Historic Hotel being readied for implosion | NevadaAppeal.com

Historic Hotel being readied for implosion

SANDRA CHEREB

RENO, Nev. (AP) – The hope that the Mapes Hotel would become anything but a dusty pile of rubble and memories dwindled Friday as demolition experts prepared to implode the historic landmark.

Still, preservations hoping to save the 52-year-old, 12-story Art Deco building refused to concede defeat, clinging to the hope that a last-minute savior could be found.

”It’s not over ’til it’s over,” said Gary Kozel, spokesman for the Washington, D.C.,-based National Trust for Historic Preservation.

”There are things going on,” he said, refusing to elaborate.

Less than 100 pounds of explosives will be used to bring the Mapes down at 8 a.m. on Super Bowl Sunday, said Mark Loizeaux, president of Controlled Demolition Inc., the Phoenix, Md., company that is doing the implosion.

The explosives were being inserted into 420 holes drilled into support columns on five floors. If all goes as planned, the building should come down in about 14 seconds.

”This building’s going to come apart in midair,” Loizeaux said. ”It’s just going to dissolve.”

Loizeaux (pronounced lah-WAH-zoh) said less explosives will be needed than previously thought because of the poor, deteriorating condition of the building’s concrete supports.

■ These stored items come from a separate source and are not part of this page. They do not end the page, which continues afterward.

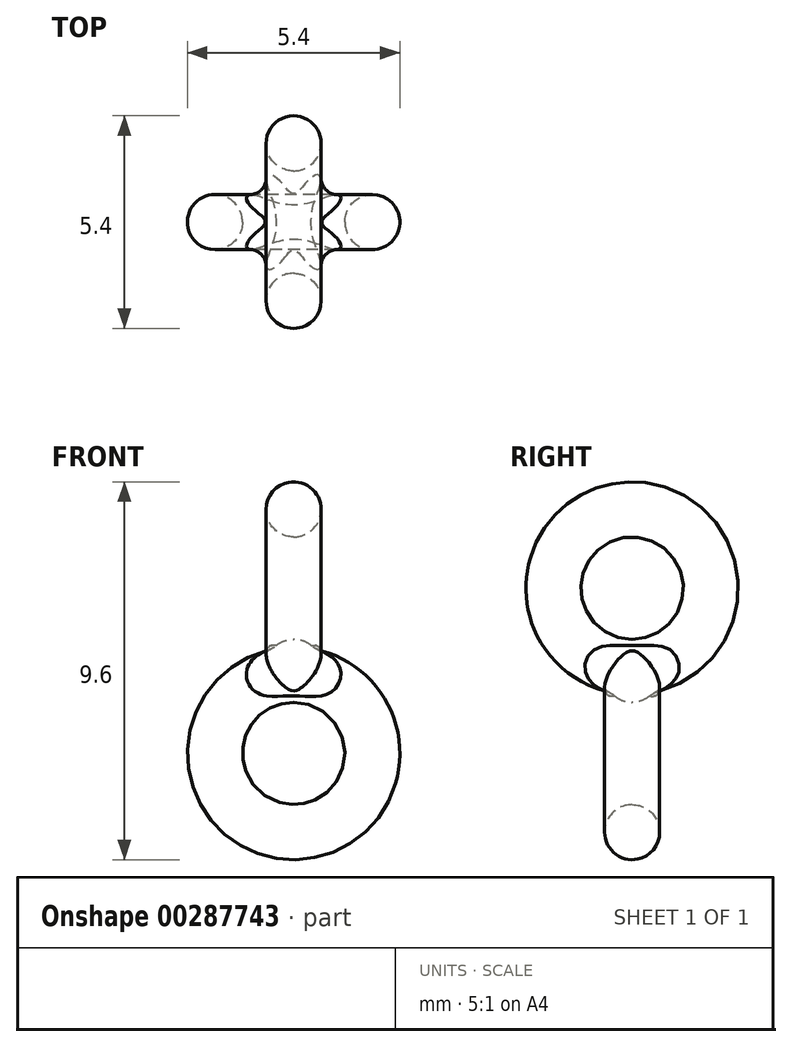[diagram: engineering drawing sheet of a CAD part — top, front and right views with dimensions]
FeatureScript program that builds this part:
annotation { "Feature Type Name" : "Feature", "Feature Type Description" : "" }
export const myFeature = defineFeature(function(context is Context, id is Id, definition is map)
    precondition{}
    {
        {
            var Q0;
            Q0=qCreatedBy(makeId("Front.planeOp"),FACE);
            var sketch = newSketch(context, id + "F0", { "sketchPlane" : qUnion([Q0])});
            skCircle(sketch, "E0", {"center": v(0, 0) * mm, "radius": 0.7 * mm});
            skLineSegment(sketch, "E1", {"start": v(0, 2) * mm, "end": v(1.35, 2) * mm, "construction": true});
            skSolve(sketch);
        }
        {
            var Q0;
            Q0 = qSketchRegion(id + "F0", true);
            var Q1;
            Q1=sQuery(id+"F0.wireOp",EDGE,"E1");
            revolve(context, id + "F1", {"entities" : qUnion([Q0]), "axis" : qUnion([Q1]), "revolveType" : RevolveType.FULL});
        }
        {
            var Q0;
            Q0=qCreatedBy(makeId("Right.planeOp"),FACE);
            var sketch = newSketch(context, id + "F2", { "sketchPlane" : qUnion([Q0])});
            skCircle(sketch, "E2", {"center": v(0, -0.2) * mm, "radius": 0.7 * mm});
            skLineSegment(sketch, "E3", {"start": v(0, -2.2) * mm, "end": v(1.4, -2.2) * mm, "construction": true});
            skSolve(sketch);
        }
        {
            var Q0;
            Q0 = qSketchRegion(id + "F2", true);
            var Q1;
            Q1=sQuery(id+"F2.wireOp",EDGE,"E3");
            revolve(context, id + "F3", {"operationType" : NewBodyOperationType.ADD, "entities" : qUnion([Q0]), "axis" : qUnion([Q1]), "revolveType" : RevolveType.FULL});
        }
        {
            var Q0;
            Q0=makeQuery(id+"F3.boolean.opBoolean","INTERSECT",EDGE,{"derivedFrom":[makeQuery(id+"F1.opRevolve","SWEPT_FACE",FACE,{"disambiguationData":[OSD([sQuery(id+"F0.wireOp",EDGE,"E0")])]}),makeQuery(id+"F3.opRevolve","SWEPT_FACE",FACE,{"disambiguationData":[OSD([sQuery(id+"F2.wireOp",EDGE,"E2")])]})]});
            fillet(context, id + "F4", {"entities" : qUnion([Q0]), "radius" : 0.7 * mm, "tangentPropagation" : true, "allowEdgeOverflow" : false});
        }
        {
            var Q0;
            Q0=sQuery(id+"F2.wireOp",VERTEX,"E3.start");
            var Q1;
            Q1=qCreatedBy(makeId("Top.planeOp"),FACE);
            cPlane(context, id + "F5", {"entities" : qUnion([Q0, Q1]), "cplaneType" : CPlaneType.PLANE_POINT, "offset" : 25 * mm, "width" : 150 * mm, "height" : 150 * mm});
        }
        {
            var Q0;
            Q0=qCreatedBy(id+"F5.planeOp",FACE);
            var sketch = newSketch(context, id + "F6", { "sketchPlane" : qUnion([Q0])});
            skLineSegment(sketch, "E4", {"start": v(1.6, -0.7) * mm, "end": v(-1.6, -0.7) * mm});
            skLineSegment(sketch, "E5", {"start": v(1.6, 0.7) * mm, "end": v(-1.6, 0.7) * mm});
            skArc(sketch, "E6", {"start": v(1.56, 0.55) * mm, "mid": v(1.3, 0) * mm, "end": v(1.56, -0.55) * mm});
            skArc(sketch, "E7", {"start": v(-1.56, -0.55) * mm, "mid": v(-1.3, 0) * mm, "end": v(-1.56, 0.55) * mm});
            skSolve(sketch);
        }
    });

In recent weeks, preservationists have tried suing, protests, phone campaigns – even a stab at Lady Luck in a bid to win a huge slot jackpot – to try to win a reprieve for the boarded-up relic of Reno’s former heyday.

”There’s no sign of second thoughts on the part of the City Council,” city spokesman Chris Good said. The council voted to demolish the building in September.

A full-page advertisement sponsored by the National Trust in Wednesday’s Reno Gazette-Journal sparked about 250 calls to City Hall, Good said. About two-thirds of callers opposed Sunday’s demolition.

Whatever the outcome, members of the National Trust and the local Truckee Meadows Heritage Trust plan a gathering in Barbara Bennett Park near the site.

”If it’s a wake, the bagpiper will starting wailing at 8:05 a.m.,” Kozel said. ”If it’s a celebration, we’ll have a swing band. We’re prepared either way.”

In 1998, The National Trust put the Mapes on its list of the nation’s 11 most endangered historic buildings. Sunday’s implosion will mark the first time a building on the annual list has been lost to wrecking crews.

Located on prime real estate along the Truckee River, the Mapes has gained national attention as a kind of poster child for the debate over redevelopment at the cost of the city’s heritage.

An editorial in Thursday’s New York Times said, ”The destruction of this building will mean a significant loss of architectural and community heritage in a city undergoing swift transformation, a transformation that should make a national landmark like the Mapes all the more valuable.”

Built in 1947, the Mapes was the first building in the nation constructed specifically to house a hotel, casino and live entertainment under one roof.

It was the place to be seen during its glory years in the ’50s and ’60s, when entertainers such as Mae West, the Marx Brothers and Sammy Davis Jr. performed in its top-floor, window-walled Sky Room with a spectacular view of the Sierra Nevada.

But those days are long gone, city officials say. As Mayor Jeff Griffin put it in response to criticism from preservation advocates, ”It’s time to move on.”

The Mapes shut its doors on Dec. 17, 1982 and has remained boarded up ever since as various proposals to restore it fizzled.

”The financing was not there for any of the plans to rehabilitate the building,” Good said.

”People often don’t realize that the building has been vacant for a third of its life,” he said. ”This community has two choices. Either live with a vacant building or tear it down and put something in its place.”

The city wants to clear the land to expand its riverside district of art galleries, restaurants and shops.